Write every line of the following listing exactly as it reads.
★ ★ ★ ★ ★ ★ ★
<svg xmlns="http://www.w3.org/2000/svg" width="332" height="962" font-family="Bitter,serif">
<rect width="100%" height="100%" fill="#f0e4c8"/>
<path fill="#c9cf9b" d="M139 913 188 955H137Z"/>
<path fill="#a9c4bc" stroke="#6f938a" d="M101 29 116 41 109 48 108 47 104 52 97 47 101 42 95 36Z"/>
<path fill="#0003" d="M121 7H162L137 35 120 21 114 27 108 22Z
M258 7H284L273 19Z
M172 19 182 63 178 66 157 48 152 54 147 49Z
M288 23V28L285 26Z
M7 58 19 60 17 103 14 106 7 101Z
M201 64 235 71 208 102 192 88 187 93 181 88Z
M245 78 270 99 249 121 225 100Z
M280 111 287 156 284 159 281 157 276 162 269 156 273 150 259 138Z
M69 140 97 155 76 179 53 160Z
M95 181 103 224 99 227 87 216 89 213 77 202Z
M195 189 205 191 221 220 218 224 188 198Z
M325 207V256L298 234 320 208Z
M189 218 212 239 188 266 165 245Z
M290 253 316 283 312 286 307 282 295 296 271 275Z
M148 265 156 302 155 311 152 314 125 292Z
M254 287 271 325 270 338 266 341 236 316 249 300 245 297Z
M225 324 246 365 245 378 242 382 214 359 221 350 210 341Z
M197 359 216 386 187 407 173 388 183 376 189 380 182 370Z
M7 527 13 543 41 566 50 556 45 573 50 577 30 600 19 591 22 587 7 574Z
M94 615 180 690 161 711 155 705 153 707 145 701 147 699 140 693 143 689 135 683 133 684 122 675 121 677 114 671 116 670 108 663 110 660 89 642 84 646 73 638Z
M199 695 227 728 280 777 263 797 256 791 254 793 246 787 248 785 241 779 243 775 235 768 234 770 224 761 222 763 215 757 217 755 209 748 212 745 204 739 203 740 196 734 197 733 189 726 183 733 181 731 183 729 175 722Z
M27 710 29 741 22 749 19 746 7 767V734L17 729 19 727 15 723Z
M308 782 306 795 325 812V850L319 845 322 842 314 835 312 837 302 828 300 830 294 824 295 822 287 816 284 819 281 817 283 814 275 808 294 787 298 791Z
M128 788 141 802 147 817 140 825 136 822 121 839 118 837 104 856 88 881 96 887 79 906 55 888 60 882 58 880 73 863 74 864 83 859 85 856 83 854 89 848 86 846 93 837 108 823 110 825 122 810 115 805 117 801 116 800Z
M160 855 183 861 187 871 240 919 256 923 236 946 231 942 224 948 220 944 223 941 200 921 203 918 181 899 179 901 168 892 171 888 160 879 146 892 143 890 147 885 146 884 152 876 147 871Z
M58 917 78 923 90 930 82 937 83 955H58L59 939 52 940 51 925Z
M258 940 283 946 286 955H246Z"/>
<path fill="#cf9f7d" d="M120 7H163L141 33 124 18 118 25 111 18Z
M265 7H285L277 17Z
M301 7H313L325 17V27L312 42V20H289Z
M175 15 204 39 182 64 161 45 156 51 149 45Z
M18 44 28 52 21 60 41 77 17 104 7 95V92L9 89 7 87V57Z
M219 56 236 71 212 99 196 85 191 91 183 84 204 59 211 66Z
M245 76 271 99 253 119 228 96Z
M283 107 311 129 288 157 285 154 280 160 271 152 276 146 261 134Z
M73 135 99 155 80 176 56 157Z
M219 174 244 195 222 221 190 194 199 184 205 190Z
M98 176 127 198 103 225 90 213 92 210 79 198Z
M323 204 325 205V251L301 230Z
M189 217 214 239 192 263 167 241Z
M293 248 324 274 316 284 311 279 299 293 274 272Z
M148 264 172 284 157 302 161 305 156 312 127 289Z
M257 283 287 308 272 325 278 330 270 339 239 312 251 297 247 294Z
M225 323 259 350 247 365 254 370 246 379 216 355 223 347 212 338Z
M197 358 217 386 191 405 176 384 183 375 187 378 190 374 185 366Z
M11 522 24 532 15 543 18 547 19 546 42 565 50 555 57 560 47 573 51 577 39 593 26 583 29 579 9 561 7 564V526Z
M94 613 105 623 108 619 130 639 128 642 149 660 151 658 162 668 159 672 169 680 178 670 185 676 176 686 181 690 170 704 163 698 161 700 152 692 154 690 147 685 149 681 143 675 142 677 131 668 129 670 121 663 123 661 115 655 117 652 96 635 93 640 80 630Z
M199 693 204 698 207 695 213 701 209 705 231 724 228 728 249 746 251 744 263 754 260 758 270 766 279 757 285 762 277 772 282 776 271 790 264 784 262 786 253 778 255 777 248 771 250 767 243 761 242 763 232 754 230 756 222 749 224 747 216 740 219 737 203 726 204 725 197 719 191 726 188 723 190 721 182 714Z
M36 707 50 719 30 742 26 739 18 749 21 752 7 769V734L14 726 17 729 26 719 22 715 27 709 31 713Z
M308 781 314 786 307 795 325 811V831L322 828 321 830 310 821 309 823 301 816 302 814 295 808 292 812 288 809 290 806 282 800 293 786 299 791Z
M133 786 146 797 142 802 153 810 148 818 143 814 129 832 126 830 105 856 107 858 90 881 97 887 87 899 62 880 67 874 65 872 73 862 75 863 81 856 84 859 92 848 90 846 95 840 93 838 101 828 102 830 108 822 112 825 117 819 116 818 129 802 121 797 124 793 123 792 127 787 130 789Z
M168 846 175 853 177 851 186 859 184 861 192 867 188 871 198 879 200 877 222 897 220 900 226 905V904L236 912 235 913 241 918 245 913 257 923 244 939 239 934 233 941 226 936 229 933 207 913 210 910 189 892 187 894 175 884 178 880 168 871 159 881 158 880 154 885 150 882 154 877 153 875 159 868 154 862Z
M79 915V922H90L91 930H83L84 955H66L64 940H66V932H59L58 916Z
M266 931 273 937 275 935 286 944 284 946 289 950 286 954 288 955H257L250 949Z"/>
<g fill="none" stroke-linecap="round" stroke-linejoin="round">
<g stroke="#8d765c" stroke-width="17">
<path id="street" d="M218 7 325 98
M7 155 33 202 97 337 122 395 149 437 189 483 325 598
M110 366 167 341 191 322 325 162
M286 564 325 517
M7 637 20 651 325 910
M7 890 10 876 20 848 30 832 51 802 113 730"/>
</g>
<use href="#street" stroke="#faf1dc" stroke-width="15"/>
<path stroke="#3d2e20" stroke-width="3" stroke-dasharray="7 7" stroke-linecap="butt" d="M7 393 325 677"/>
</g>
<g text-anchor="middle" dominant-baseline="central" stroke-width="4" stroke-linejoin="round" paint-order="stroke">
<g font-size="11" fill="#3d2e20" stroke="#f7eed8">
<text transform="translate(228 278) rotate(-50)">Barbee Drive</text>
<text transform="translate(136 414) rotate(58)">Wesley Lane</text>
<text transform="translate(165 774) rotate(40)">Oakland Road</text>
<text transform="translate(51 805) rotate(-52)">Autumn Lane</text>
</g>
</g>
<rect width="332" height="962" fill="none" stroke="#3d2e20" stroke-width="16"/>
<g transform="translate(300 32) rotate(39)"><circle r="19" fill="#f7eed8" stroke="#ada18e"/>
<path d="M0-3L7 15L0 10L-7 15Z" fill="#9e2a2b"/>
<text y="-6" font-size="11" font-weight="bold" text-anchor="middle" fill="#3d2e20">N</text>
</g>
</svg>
★ ★ ★ ★ ★ ★ ★
TASK RESPONSE>
<svg xmlns="http://www.w3.org/2000/svg" width="332" height="962" font-family="Bitter,serif">
<rect width="100%" height="100%" fill="#f0e4c8"/>
<path fill="#c9cf9b" d="M139 913 188 955H137Z"/>
<path fill="#a9c4bc" stroke="#6f938a" d="M101 29 116 41 109 48 108 47 104 52 97 47 101 42 95 36Z"/>
<path fill="#0003" d="M121 7H162L137 35 120 21 114 27 108 22Z
M258 7H284L273 19Z
M172 19 182 63 178 66 157 48 152 54 147 49Z
M288 23V28L285 26Z
M7 58 19 60 17 103 14 106 7 101Z
M201 64 235 71 208 102 192 88 187 93 181 88Z
M245 78 270 99 249 121 225 100Z
M280 111 287 156 284 159 281 157 276 162 269 156 273 150 259 138Z
M69 140 97 155 76 179 53 160Z
M95 181 103 224 99 227 87 216 89 213 77 202Z
M195 189 205 191 221 220 218 224 188 198Z
M325 207V256L298 234 320 208Z
M189 218 212 239 188 266 165 245Z
M290 253 316 283 312 286 307 282 295 296 271 275Z
M148 265 156 302 155 311 152 314 125 292Z
M254 287 271 325 270 338 266 341 236 316 249 300 245 297Z
M225 324 246 365 245 378 242 382 214 359 221 350 210 341Z
M197 359 216 386 187 407 173 388 183 376 189 380 182 370Z
M7 527 13 543 41 566 50 556 45 573 50 577 30 600 19 591 22 587 7 574Z
M94 615 180 690 161 711 155 705 153 707 145 701 147 699 140 693 143 689 135 683 133 684 122 675 121 677 114 671 116 670 108 663 110 660 89 642 84 646 73 638Z
M199 695 227 728 280 777 263 797 256 791 254 793 246 787 248 785 241 779 243 775 235 768 234 770 224 761 222 763 215 757 217 755 209 748 212 745 204 739 203 740 196 734 197 733 189 726 183 733 181 731 183 729 175 722Z
M27 710 29 741 22 749 19 746 7 767V734L17 729 19 727 15 723Z
M308 782 306 795 325 812V850L319 845 322 842 314 835 312 837 302 828 300 830 294 824 295 822 287 816 284 819 281 817 283 814 275 808 294 787 298 791Z
M128 788 141 802 147 817 140 825 136 822 121 839 118 837 104 856 88 881 96 887 79 906 55 888 60 882 58 880 73 863 74 864 83 859 85 856 83 854 89 848 86 846 93 837 108 823 110 825 122 810 115 805 117 801 116 800Z
M160 855 183 861 187 871 240 919 256 923 236 946 231 942 224 948 220 944 223 941 200 921 203 918 181 899 179 901 168 892 171 888 160 879 146 892 143 890 147 885 146 884 152 876 147 871Z
M58 917 78 923 90 930 82 937 83 955H58L59 939 52 940 51 925Z
M258 940 283 946 286 955H246Z"/>
<path fill="#cf9f7d" d="M120 7H163L141 33 124 18 118 25 111 18Z
M265 7H285L277 17Z
M301 7H313L325 17V27L312 42V20H289Z
M175 15 204 39 182 64 161 45 156 51 149 45Z
M18 44 28 52 21 60 41 77 17 104 7 95V92L9 89 7 87V57Z
M219 56 236 71 212 99 196 85 191 91 183 84 204 59 211 66Z
M245 76 271 99 253 119 228 96Z
M283 107 311 129 288 157 285 154 280 160 271 152 276 146 261 134Z
M73 135 99 155 80 176 56 157Z
M219 174 244 195 222 221 190 194 199 184 205 190Z
M98 176 127 198 103 225 90 213 92 210 79 198Z
M323 204 325 205V251L301 230Z
M189 217 214 239 192 263 167 241Z
M293 248 324 274 316 284 311 279 299 293 274 272Z
M148 264 172 284 157 302 161 305 156 312 127 289Z
M257 283 287 308 272 325 278 330 270 339 239 312 251 297 247 294Z
M225 323 259 350 247 365 254 370 246 379 216 355 223 347 212 338Z
M197 358 217 386 191 405 176 384 183 375 187 378 190 374 185 366Z
M11 522 24 532 15 543 18 547 19 546 42 565 50 555 57 560 47 573 51 577 39 593 26 583 29 579 9 561 7 564V526Z
M94 613 105 623 108 619 130 639 128 642 149 660 151 658 162 668 159 672 169 680 178 670 185 676 176 686 181 690 170 704 163 698 161 700 152 692 154 690 147 685 149 681 143 675 142 677 131 668 129 670 121 663 123 661 115 655 117 652 96 635 93 640 80 630Z
M199 693 204 698 207 695 213 701 209 705 231 724 228 728 249 746 251 744 263 754 260 758 270 766 279 757 285 762 277 772 282 776 271 790 264 784 262 786 253 778 255 777 248 771 250 767 243 761 242 763 232 754 230 756 222 749 224 747 216 740 219 737 203 726 204 725 197 719 191 726 188 723 190 721 182 714Z
M36 707 50 719 30 742 26 739 18 749 21 752 7 769V734L14 726 17 729 26 719 22 715 27 709 31 713Z
M308 781 314 786 307 795 325 811V831L322 828 321 830 310 821 309 823 301 816 302 814 295 808 292 812 288 809 290 806 282 800 293 786 299 791Z
M133 786 146 797 142 802 153 810 148 818 143 814 129 832 126 830 105 856 107 858 90 881 97 887 87 899 62 880 67 874 65 872 73 862 75 863 81 856 84 859 92 848 90 846 95 840 93 838 101 828 102 830 108 822 112 825 117 819 116 818 129 802 121 797 124 793 123 792 127 787 130 789Z
M168 846 175 853 177 851 186 859 184 861 192 867 188 871 198 879 200 877 222 897 220 900 226 905V904L236 912 235 913 241 918 245 913 257 923 244 939 239 934 233 941 226 936 229 933 207 913 210 910 189 892 187 894 175 884 178 880 168 871 159 881 158 880 154 885 150 882 154 877 153 875 159 868 154 862Z
M79 915V922H90L91 930H83L84 955H66L64 940H66V932H59L58 916Z
M266 931 273 937 275 935 286 944 284 946 289 950 286 954 288 955H257L250 949Z"/>
<g fill="none" stroke-linecap="round" stroke-linejoin="round">
<g stroke="#8d765c" stroke-width="17">
<path id="street" d="M218 7 325 98
M7 155 33 202 97 337 122 395 149 437 189 483 325 598
M110 366 167 341 191 322 325 162
M286 564 325 517
M7 637 20 651 325 910
M7 890 10 876 20 848 30 832 51 802 113 730"/>
</g>
<use href="#street" stroke="#faf1dc" stroke-width="15"/>
<path stroke="#3d2e20" stroke-width="3" stroke-dasharray="7 7" stroke-linecap="butt" d="M7 393 325 677"/>
</g>
<g text-anchor="middle" dominant-baseline="central" stroke-width="4" stroke-linejoin="round" paint-order="stroke">
<g font-size="11" fill="#3d2e20" stroke="#f7eed8">
<text transform="translate(228 278) rotate(-50)">Barbee Drive</text>
<text transform="translate(136 414) rotate(58)">Wesley Lane</text>
<text transform="translate(165 774) rotate(40)">Oakland Road</text>
<text transform="translate(51 805) rotate(-52)">Autumn Lane</text>
</g>
</g>
<rect width="332" height="962" fill="none" stroke="#3d2e20" stroke-width="16"/>
<g transform="translate(300 32) rotate(39)"><circle r="19" fill="#f7eed8" stroke="#ada18e"/>
<path d="M0-3L7 15L0 10L-7 15Z" fill="#9e2a2b"/>
<text y="-6" font-size="11" font-weight="bold" text-anchor="middle" fill="#3d2e20">N</text>
</g>
</svg>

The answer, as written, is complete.